Ebbene non ho trovato nessun libro per bambini che lo spieghi e aiuti i protagonisti a viversi bene l’esperienza.
E allora dirai, se hai una visione talmente negativa, perché hai messo al mondo un figlio?
Infatti, non l’ho messo al mondo: è lui che ha scelto me e il suo papà per venire al mondo, senza se e senza ma, dimostrando già nella pancia il caratterino risoluto che oggi ha.
A 42 anni, con molte delle probabilità di diventare mamma portatemi via dal tumore e senza più la speranza di riuscirci, lui ha voluto proprio noi due. O meglio, noi due e tutto il nostro ingombrante bagaglio.
Certe tradizioni buddiste dicono che l’anima sceglie la famiglia in cui incarnarsi perché ciò ha a che fare con la propria evoluzione. La propria o la nostra, mi sa.

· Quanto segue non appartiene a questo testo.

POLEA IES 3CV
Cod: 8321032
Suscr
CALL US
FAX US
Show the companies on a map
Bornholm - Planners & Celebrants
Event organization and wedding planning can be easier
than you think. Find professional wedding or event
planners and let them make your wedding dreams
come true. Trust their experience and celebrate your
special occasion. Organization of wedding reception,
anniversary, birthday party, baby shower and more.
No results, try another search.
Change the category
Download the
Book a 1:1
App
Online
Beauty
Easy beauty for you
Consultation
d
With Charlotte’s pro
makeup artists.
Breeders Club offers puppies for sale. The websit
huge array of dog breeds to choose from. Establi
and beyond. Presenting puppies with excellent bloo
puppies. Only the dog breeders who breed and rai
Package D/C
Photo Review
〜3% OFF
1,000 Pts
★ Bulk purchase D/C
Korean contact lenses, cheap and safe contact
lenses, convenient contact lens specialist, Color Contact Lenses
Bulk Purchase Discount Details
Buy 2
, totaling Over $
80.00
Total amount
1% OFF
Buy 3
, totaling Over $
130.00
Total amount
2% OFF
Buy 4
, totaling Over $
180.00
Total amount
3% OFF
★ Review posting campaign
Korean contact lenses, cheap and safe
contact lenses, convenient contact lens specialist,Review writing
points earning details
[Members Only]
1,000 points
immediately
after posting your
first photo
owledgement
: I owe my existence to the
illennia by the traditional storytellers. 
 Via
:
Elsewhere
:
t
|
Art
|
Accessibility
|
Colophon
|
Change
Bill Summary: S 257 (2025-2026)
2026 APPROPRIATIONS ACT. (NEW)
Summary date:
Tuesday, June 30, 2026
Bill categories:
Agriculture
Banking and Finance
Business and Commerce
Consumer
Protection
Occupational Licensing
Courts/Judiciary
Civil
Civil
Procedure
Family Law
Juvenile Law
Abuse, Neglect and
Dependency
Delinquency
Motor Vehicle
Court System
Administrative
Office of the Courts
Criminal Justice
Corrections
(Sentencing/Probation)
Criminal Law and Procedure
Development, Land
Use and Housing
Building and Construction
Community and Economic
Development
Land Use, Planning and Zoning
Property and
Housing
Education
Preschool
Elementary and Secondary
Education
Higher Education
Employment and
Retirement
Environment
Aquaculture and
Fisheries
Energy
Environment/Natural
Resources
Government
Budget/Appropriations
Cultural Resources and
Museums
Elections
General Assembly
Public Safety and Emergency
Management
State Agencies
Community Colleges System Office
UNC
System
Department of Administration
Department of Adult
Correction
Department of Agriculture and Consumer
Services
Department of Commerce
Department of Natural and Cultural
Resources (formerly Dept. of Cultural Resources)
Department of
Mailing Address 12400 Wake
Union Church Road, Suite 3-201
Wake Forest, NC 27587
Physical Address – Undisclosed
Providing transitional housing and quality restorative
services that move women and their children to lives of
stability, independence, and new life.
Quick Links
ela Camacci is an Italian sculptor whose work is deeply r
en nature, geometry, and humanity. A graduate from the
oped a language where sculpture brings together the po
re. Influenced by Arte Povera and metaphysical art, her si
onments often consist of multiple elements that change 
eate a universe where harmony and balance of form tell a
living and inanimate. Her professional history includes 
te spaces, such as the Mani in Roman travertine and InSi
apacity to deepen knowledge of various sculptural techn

Forse in un angolo della mia mente comincio a intuire (e sperare) che sia proprio lui, mio figlio, a sapere esattamente come funziona tutto quanto, come funzionerà e cosa c’è da fare; che sia lui a insegnarmi come stare in questo difficile e complicato equilibrio; che sia lui con il suo sguardo sempre pieno di magia e stupore a farmi fare pace con questo mondo, che ora vedo così opaco e sporco. E comincio anche a pensare che forse su certe cose potrò farmi guidare da lui e potrò fidarmi del suo singolare, unico, modo di mettersi comodo proprio in questo mondo.
Che poi non sarà più neanche questo che vedo io.